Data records
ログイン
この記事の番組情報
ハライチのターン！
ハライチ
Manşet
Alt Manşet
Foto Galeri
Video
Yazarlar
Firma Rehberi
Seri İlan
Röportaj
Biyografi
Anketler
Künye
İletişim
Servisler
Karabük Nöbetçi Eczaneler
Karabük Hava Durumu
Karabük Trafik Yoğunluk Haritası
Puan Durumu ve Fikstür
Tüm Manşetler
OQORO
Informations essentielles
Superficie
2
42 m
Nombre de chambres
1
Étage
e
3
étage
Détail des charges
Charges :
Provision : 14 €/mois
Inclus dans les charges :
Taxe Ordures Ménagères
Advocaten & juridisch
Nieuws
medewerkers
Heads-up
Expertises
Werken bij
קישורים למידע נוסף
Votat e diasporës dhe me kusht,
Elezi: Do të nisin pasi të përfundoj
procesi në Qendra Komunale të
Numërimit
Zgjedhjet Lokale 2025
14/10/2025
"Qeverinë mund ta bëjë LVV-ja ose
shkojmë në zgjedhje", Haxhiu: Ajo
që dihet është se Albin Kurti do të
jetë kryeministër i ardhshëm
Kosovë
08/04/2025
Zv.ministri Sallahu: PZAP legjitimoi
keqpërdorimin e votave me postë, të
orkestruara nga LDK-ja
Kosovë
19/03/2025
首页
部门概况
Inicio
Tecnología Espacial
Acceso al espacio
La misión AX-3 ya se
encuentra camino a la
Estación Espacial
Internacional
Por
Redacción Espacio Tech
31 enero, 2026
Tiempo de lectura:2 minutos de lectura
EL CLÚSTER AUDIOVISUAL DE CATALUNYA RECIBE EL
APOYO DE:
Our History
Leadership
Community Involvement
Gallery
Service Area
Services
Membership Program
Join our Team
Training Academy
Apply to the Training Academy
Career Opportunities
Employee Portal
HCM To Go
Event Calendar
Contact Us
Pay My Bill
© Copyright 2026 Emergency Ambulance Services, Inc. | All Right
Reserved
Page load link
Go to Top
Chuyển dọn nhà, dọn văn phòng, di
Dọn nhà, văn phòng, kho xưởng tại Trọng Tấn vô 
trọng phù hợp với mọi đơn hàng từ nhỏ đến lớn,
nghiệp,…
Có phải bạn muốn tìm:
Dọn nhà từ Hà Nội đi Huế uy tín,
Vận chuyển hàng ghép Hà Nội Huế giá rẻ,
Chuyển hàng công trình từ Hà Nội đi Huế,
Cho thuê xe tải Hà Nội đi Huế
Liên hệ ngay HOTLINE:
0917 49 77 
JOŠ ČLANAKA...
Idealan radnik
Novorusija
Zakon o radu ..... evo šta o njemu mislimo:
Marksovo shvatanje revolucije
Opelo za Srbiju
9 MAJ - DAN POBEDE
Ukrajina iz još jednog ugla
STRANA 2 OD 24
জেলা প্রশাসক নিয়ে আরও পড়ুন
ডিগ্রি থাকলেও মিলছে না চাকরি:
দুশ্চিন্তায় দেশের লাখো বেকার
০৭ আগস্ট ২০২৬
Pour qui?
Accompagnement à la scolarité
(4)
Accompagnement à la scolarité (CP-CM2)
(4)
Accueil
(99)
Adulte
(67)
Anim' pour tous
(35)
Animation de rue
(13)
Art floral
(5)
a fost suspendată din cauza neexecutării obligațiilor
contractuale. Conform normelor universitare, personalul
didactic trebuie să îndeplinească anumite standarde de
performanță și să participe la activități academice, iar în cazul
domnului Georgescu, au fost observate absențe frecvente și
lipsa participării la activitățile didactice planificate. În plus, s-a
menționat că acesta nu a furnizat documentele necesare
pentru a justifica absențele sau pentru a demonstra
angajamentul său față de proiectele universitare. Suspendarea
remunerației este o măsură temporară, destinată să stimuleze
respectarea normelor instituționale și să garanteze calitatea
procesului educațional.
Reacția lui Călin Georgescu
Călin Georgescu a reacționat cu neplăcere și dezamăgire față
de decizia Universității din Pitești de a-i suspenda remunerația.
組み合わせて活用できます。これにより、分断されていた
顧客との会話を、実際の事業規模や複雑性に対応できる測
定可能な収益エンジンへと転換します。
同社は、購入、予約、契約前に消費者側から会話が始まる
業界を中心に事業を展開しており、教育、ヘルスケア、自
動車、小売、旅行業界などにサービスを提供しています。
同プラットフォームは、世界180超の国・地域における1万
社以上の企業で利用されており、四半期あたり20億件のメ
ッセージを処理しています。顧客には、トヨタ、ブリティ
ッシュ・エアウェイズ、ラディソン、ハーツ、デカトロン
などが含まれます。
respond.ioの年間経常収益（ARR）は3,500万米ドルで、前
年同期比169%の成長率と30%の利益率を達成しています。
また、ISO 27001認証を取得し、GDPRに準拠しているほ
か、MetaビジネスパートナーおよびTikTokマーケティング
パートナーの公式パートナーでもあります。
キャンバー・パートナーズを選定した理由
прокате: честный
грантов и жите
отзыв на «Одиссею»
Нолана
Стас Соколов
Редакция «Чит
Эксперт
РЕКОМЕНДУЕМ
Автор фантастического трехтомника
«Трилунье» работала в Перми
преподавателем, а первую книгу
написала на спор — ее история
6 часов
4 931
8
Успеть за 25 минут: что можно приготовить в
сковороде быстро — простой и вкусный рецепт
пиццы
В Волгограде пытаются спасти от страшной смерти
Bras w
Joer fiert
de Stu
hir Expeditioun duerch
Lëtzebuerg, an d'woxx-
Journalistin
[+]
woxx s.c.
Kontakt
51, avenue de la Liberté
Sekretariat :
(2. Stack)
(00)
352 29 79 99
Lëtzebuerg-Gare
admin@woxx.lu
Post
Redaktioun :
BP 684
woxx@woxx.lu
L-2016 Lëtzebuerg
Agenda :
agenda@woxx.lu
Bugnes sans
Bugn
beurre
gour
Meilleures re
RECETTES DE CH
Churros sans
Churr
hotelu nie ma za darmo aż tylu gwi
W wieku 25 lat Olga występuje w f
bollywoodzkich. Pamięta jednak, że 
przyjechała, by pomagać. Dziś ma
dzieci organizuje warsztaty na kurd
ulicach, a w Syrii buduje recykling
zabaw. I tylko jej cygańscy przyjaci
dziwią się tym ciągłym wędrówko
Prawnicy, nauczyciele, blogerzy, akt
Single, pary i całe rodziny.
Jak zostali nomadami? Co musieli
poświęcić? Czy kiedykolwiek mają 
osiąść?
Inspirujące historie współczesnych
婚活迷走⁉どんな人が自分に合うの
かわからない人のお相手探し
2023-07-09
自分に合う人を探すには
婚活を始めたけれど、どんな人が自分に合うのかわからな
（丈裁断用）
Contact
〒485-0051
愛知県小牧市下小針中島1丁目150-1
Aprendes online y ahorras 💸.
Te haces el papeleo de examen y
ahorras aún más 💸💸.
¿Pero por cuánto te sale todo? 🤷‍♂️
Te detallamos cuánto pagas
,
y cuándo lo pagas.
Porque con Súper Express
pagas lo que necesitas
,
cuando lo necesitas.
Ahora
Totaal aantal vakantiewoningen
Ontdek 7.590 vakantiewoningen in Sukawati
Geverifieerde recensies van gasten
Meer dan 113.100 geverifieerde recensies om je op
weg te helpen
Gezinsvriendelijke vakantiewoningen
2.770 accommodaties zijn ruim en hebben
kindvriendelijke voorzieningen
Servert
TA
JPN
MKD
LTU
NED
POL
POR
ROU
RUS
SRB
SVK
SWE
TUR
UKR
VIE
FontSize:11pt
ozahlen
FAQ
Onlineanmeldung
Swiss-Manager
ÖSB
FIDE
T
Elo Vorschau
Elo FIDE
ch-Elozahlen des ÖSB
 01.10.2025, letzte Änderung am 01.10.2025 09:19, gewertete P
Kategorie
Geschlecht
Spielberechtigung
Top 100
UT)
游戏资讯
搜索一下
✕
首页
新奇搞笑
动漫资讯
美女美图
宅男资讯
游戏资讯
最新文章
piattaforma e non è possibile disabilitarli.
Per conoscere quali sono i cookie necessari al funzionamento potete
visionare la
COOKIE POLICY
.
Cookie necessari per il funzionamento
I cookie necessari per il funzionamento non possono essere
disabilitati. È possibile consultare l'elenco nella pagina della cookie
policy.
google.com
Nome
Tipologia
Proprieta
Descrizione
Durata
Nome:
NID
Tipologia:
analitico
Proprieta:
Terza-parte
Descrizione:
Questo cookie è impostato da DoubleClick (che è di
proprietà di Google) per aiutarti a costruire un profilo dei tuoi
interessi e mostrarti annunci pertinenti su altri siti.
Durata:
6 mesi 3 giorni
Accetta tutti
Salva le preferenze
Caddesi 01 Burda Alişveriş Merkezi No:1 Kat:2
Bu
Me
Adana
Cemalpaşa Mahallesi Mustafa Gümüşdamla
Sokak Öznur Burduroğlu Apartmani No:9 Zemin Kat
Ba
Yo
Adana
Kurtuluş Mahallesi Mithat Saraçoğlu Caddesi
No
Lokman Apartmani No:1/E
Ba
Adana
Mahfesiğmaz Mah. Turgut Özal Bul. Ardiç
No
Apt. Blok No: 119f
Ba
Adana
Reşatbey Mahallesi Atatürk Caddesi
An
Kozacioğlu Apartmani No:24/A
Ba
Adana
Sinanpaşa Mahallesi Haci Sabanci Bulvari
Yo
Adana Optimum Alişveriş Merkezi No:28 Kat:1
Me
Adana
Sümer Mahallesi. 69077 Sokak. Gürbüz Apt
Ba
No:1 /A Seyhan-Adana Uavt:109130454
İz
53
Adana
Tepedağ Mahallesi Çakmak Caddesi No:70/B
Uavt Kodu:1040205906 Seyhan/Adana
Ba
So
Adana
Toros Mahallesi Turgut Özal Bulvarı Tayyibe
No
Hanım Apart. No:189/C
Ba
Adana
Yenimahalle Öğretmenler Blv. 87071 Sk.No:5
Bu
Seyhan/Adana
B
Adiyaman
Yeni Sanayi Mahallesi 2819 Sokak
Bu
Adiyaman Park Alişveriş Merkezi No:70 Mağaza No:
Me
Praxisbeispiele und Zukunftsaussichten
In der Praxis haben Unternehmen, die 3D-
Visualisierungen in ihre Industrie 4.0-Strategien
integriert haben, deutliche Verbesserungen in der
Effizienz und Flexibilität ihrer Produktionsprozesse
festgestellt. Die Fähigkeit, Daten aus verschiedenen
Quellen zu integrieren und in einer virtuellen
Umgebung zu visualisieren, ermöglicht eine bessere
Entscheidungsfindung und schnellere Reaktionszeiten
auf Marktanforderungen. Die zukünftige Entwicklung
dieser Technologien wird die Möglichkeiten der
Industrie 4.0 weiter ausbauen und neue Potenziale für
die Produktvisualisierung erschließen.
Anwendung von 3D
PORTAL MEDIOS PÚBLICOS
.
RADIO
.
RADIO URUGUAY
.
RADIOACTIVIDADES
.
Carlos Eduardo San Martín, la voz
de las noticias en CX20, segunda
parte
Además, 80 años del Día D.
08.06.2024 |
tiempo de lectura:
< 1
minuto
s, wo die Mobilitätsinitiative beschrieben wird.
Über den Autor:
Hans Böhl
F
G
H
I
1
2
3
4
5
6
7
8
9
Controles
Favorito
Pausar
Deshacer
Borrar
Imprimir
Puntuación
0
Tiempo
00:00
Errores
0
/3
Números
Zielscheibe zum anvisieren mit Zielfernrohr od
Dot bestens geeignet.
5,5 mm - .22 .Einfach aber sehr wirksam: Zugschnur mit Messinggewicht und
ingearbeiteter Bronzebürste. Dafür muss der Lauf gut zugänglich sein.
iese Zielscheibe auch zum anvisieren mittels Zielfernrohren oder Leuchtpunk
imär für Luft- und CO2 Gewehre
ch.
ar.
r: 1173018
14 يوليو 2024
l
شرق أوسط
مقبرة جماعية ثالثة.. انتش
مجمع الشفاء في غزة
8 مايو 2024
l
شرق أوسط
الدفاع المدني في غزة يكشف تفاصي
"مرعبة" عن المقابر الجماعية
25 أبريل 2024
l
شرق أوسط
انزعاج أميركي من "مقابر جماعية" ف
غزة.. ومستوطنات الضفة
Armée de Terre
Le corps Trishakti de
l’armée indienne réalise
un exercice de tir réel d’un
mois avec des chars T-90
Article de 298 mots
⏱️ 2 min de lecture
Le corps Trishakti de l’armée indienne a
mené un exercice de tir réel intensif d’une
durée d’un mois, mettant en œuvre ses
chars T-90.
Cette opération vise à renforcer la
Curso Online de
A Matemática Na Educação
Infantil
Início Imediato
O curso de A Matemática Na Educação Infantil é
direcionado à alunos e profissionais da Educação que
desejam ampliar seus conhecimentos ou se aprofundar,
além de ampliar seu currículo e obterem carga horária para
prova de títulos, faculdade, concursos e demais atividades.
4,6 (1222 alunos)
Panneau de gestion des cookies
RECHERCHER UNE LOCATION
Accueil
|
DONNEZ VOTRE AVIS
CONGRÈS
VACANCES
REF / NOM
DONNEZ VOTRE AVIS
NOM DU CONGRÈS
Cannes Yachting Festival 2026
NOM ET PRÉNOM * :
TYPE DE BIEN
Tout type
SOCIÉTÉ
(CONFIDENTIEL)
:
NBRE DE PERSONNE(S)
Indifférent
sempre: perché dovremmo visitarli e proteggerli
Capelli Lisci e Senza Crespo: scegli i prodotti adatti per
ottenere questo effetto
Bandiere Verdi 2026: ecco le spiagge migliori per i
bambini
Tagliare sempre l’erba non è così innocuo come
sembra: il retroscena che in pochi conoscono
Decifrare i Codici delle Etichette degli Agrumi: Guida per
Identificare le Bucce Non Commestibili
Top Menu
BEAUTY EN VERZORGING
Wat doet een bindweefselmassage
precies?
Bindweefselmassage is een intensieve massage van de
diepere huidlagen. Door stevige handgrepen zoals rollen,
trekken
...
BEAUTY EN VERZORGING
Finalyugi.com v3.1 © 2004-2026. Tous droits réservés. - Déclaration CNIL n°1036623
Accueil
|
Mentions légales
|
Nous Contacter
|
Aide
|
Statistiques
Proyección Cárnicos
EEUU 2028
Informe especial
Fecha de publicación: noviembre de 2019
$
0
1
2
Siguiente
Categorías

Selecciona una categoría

■ THE PROBLEM: Rewrite the listing from its first line through the line containing "La misión AX-3 ya se", putting "Kosova" wherever "Kosovë" appears and leaving everything else unchanged.

■ WORKED SOLUTION:
ログイン
この記事の番組情報
ハライチのターン！
ハライチ
Manşet
Alt Manşet
Foto Galeri
Video
Yazarlar
Firma Rehberi
Seri İlan
Röportaj
Biyografi
Anketler
Künye
İletişim
Servisler
Karabük Nöbetçi Eczaneler
Karabük Hava Durumu
Karabük Trafik Yoğunluk Haritası
Puan Durumu ve Fikstür
Tüm Manşetler
OQORO
Informations essentielles
Superficie
2
42 m
Nombre de chambres
1
Étage
e
3
étage
Détail des charges
Charges :
Provision : 14 €/mois
Inclus dans les charges :
Taxe Ordures Ménagères
Advocaten & juridisch
Nieuws
medewerkers
Heads-up
Expertises
Werken bij
קישורים למידע נוסף
Votat e diasporës dhe me kusht,
Elezi: Do të nisin pasi të përfundoj
procesi në Qendra Komunale të
Numërimit
Zgjedhjet Lokale 2025
14/10/2025
"Qeverinë mund ta bëjë LVV-ja ose
shkojmë në zgjedhje", Haxhiu: Ajo
që dihet është se Albin Kurti do të
jetë kryeministër i ardhshëm
Kosova
08/04/2025
Zv.ministri Sallahu: PZAP legjitimoi
keqpërdorimin e votave me postë, të
orkestruara nga LDK-ja
Kosova
19/03/2025
首页
部门概况
Inicio
Tecnología Espacial
Acceso al espacio
La misión AX-3 ya se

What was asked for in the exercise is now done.